Thursday, Oct. 7: ‘We need to do better’
Dayton Interim Director and Chief of Police Matt Carper released a message to the community and said officers and supervisors will complete training including diversity, equity and inclusion, de-escalation, bias-free policing and procedural justice.
“We need to do better, and this can be done by further developing the mutual respect and accountability necessary to make our city safer,” Carper said in the message.
Friday, Oct. 8: ‘The officers followed the law’
The local FOP released a statement defending the officers.

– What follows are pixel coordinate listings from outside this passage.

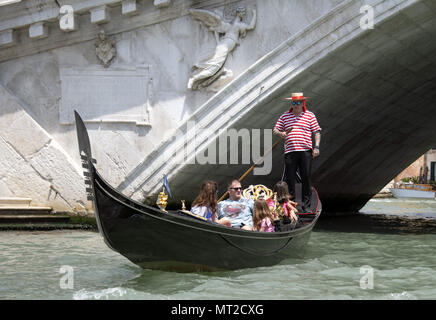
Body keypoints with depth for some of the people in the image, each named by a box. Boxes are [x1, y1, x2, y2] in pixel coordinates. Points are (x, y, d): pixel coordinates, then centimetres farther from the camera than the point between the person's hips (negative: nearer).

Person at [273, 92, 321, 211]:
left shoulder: (310, 115, 7)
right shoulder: (285, 116, 13)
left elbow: (317, 131, 6)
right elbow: (275, 129, 16)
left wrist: (316, 147, -5)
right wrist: (281, 133, -7)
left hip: (305, 151, -1)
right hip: (290, 151, 1)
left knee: (306, 177, 0)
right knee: (289, 178, 1)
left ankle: (306, 205, 5)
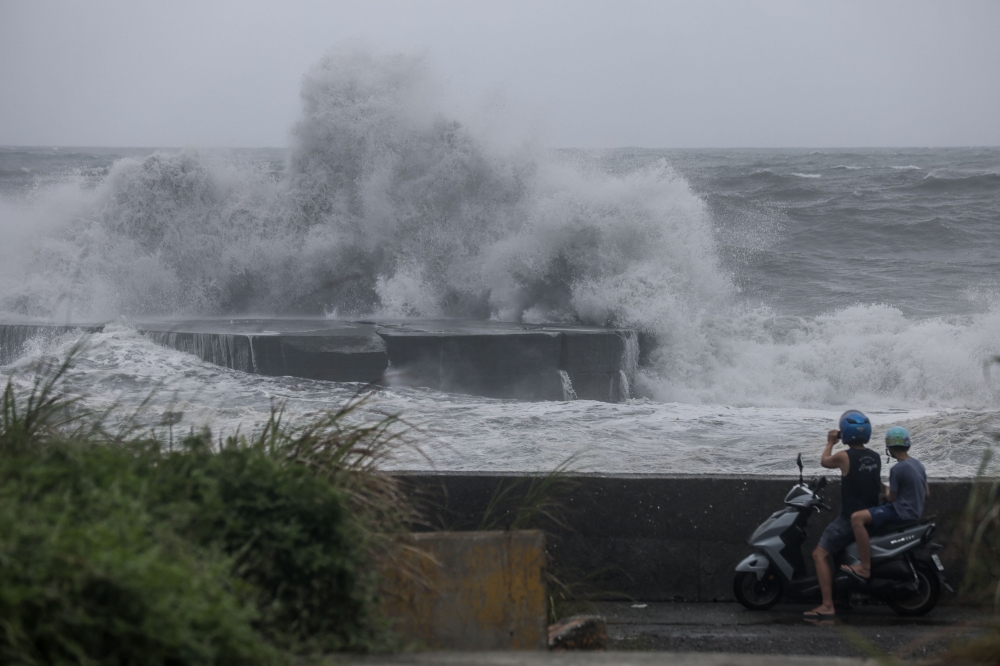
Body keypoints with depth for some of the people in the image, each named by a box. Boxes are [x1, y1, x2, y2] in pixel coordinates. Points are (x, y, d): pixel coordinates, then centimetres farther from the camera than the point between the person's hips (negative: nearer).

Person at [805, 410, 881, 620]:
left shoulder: (844, 457, -14)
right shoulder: (876, 457, 4)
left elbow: (824, 461, 7)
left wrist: (830, 443, 22)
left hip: (850, 519, -8)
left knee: (820, 554, -7)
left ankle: (827, 605, -18)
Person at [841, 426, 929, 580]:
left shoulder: (897, 469, -18)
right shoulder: (917, 464, 9)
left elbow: (891, 498, -12)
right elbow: (926, 494, 16)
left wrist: (886, 493, 10)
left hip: (901, 512, -10)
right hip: (915, 513, 10)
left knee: (857, 518, -22)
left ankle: (865, 568, -26)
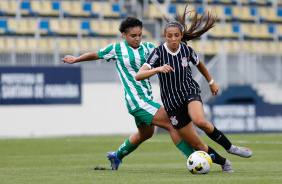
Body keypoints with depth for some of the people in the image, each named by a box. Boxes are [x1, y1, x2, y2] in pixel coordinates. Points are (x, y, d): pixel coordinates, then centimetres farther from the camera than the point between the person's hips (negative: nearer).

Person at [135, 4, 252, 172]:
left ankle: (230, 147, -15)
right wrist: (158, 69, -40)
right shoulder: (158, 53, -14)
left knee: (200, 121, -35)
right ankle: (223, 163, 23)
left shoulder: (186, 50, -5)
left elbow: (199, 64, 18)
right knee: (197, 145, -2)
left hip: (190, 91, 0)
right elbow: (139, 76, -25)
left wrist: (211, 82, 29)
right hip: (172, 101, 0)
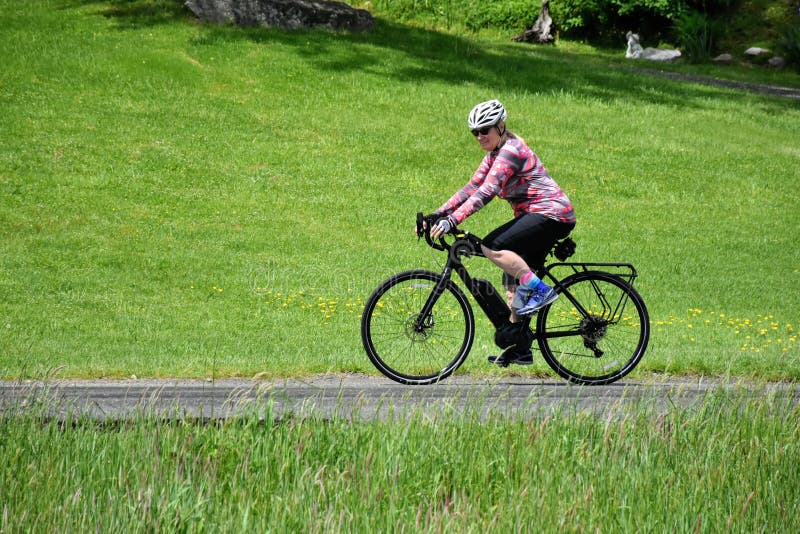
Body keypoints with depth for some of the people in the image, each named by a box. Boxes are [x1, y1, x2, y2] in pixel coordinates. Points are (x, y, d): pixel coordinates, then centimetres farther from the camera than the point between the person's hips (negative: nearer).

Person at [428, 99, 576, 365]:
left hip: (551, 214, -10)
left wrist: (452, 220, -32)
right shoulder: (495, 155, 15)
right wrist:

“The officers followed the law, their training and departmental policies and procedures,” Jerome Dix, president of Dayton Fraternal Order of Police Lodge #44, stated. “Sometimes the arrest of noncompliant individuals is not pretty, but is a necessary part of law enforcement to maintain public safety, which is one of the fundamental ideologies of our society.”

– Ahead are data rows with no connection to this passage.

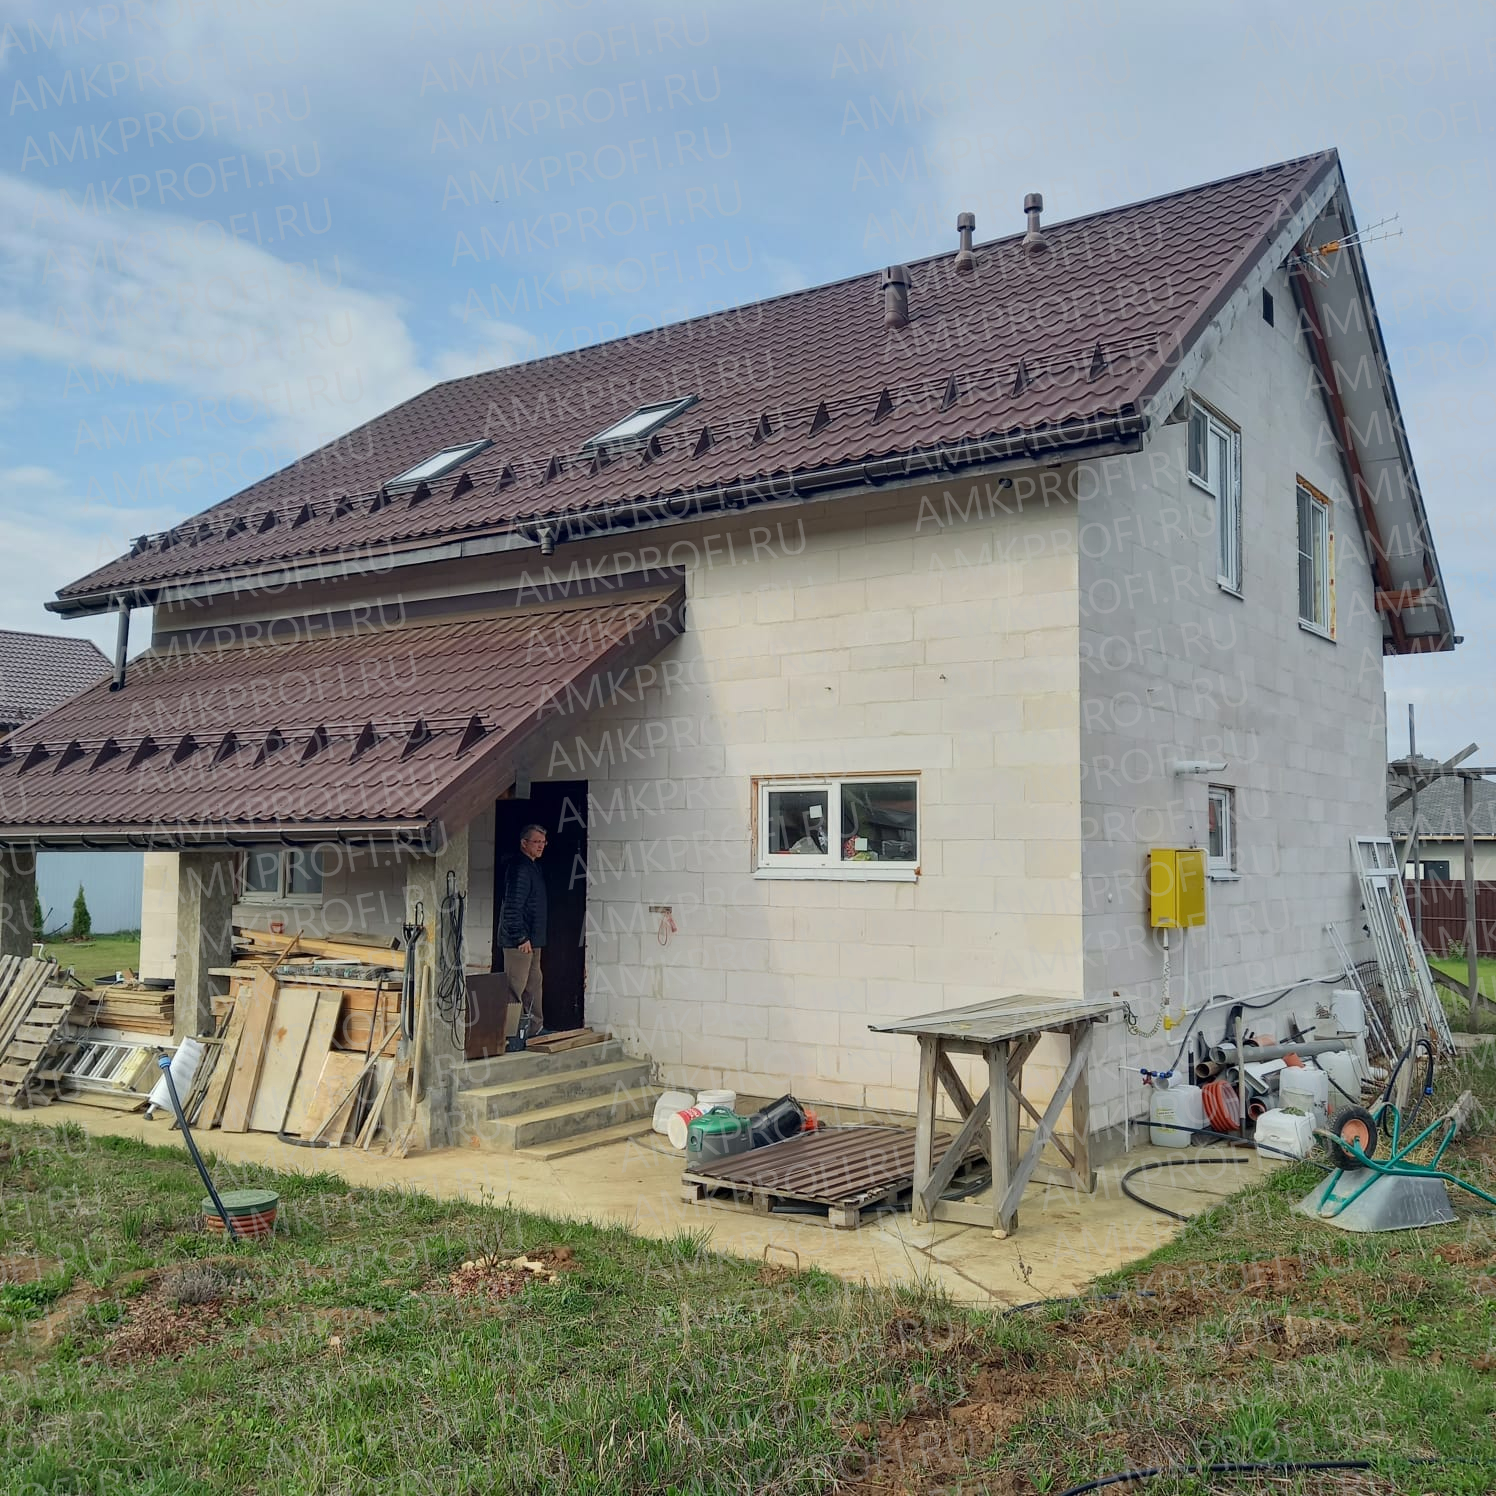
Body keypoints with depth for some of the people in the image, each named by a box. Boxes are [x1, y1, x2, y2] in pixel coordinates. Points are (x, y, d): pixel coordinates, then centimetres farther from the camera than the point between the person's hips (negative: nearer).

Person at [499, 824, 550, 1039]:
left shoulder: (533, 867, 17)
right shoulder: (520, 868, -15)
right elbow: (512, 906, -21)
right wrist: (521, 938, -21)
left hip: (532, 940, 11)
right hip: (519, 941, -11)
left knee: (534, 983, 16)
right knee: (516, 988, -7)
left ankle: (535, 1027, 24)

Also, Dayton Mayor Nan Whaley issued a statement saying the city remains committed to its ongoing community-led police reform process and providing transparency in such situations.
“The video of this police interaction is very concerning to me,” Whaley stated. “No matter where you live or what you look like, everyone deserves to be treated with dignity and respect when dealing with Dayton police. Immediately following this interaction, the city released the body camera footage and a full investigation is already underway.”

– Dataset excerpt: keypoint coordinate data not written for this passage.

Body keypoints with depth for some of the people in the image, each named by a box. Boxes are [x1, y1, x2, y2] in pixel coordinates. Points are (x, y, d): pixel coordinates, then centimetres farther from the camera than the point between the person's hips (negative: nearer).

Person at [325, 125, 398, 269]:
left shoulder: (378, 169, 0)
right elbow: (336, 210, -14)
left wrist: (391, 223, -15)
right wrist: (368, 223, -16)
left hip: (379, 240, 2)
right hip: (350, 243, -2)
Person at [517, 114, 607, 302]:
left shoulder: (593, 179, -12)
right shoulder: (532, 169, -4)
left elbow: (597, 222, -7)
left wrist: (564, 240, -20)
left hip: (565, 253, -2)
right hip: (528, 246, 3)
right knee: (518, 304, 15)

Sunday, Oct. 10: Dayton NAACP speaks
The Dayton Unit of the NAACP held a press conference with Owensby, who is Black, and said that a complaint has been filed “for profiling him, unlawful arrest and illegal search and seizure of his vehicle. He was not read his rights before taken to jail, that is his complaint for our office.”
Monday, Oct. 11: National attention gained
The National Urban League called for the officers involved to be dismissed and prosecuted.
“The violence these officers inflicted on a man with a disability who poses no threat whatsoever is painful to watch,” NUL President and CEO Marc H. Morial said in a statement. “The senselessness of repeatedly ordering him to walk when he clearly says he cannot is mind-boggling. This is the behavior of officers so drunk with power they believe their own authority supersedes the laws of physics.”
Tuesday, Oct. 12: ‘The need for more de-escalation training’
The Ohio Legislative Black Caucus released a statement saying that the Dayton incident underlined the need for police reform in the state.
“I am saddened by the actions that I have seen displayed on the body camera footage of the officer who removed Clifford Owensby from his vehicle,” Rep. Willis Blackshear said in a statement. “This incident demonstrates the need for more de-escalation training, and also demonstrates the importance of body cameras. There is no way for us to change the events that happened, but we must continue to work to prevent this from happening in the future.”
Also that day, a group of concerned citizens organized and announced that they planned to protest at the Dayton City Commission meeting.
Wednesday, Oct. 13: Protests at City Hall
Nine speakers addressed the Dayton City Commission condemning the actions of the officers involved in the traffic stop. They called for the officers to be terminated or suspended without pay. After the public comment, Whaley began speaking about the incident but was interrupted by Owensby and some of his supporters who left the meeting while it was in progress.
Some who walked out joined a group of protestors outside who chanted and spoke about the need for change in policing in Dayton. Owensby’s mother, Caroline Smith spoke during the protest outside.
“I’m angry and upset, not just for my son but for every Black man, every Black woman,” she said.